The easiest correctness test is to just run the parfile for more
iterations and compare the roundoff-error build-up in maximum density with
the trusted code. It is remarkable how sensitive this quantity is to any
small, beyond-roundoff-level difference. I'll write the instructions for
doing so in the README, as well as a small table of expected results.
Thanks for the tip!
> I would be interested also in discussions about how a correctness-
testing framework would look. It would need to be able to submit and
collect data from simulations on clusters, hence simfactory. It would
also need to be able to analyse the data, e.g. collecting data from
multiple processes as you normally do when analysing your data. i.e. it
would need an analysis framework (https://docs.einsteintoolkit.org/et-docs
/Analysis_and_post-processing). It would also need IT infrastructure
similar to a jenkins server to automate running testing jobs, providing
interfaces for people to see what failed, look at results, etc. It's
nontrivial, which is probably why it doesn't already exist.

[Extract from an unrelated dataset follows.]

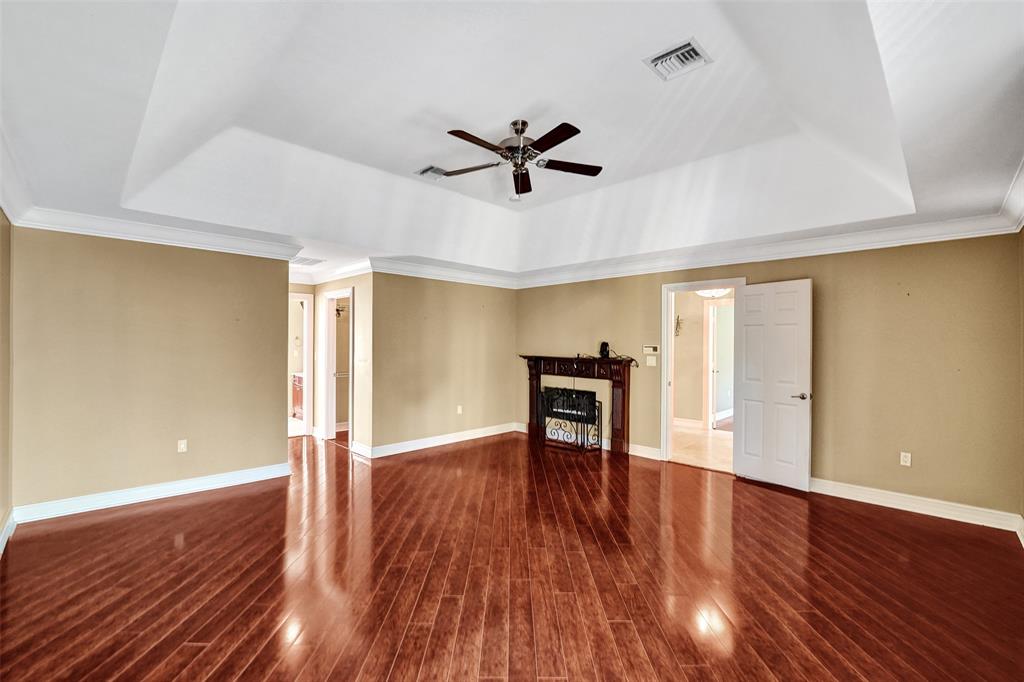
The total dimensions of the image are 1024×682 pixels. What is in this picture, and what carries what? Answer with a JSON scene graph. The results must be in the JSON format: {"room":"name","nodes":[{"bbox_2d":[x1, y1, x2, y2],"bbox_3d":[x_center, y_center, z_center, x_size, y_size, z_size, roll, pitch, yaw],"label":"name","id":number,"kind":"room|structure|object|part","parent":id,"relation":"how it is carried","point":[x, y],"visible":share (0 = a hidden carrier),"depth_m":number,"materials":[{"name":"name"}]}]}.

Such an automated framework indeed sounds nontrivial, requiring a lot of
human time to complete. I would suggest starting with something quick and
dirty, like writing scripts that simply generate plots (like Fig 1 of
http://arxiv.org/pdf/1501.07276.pdf) to a web page automatically so that
within a second a human could recognize *by eye* whether the correctness
was violated. This idea is unlikely to scale-up to many thorns, but I
think it will work well for WVUThorns at least, and I'm happy to share my
codes for doing so, in case they are useful.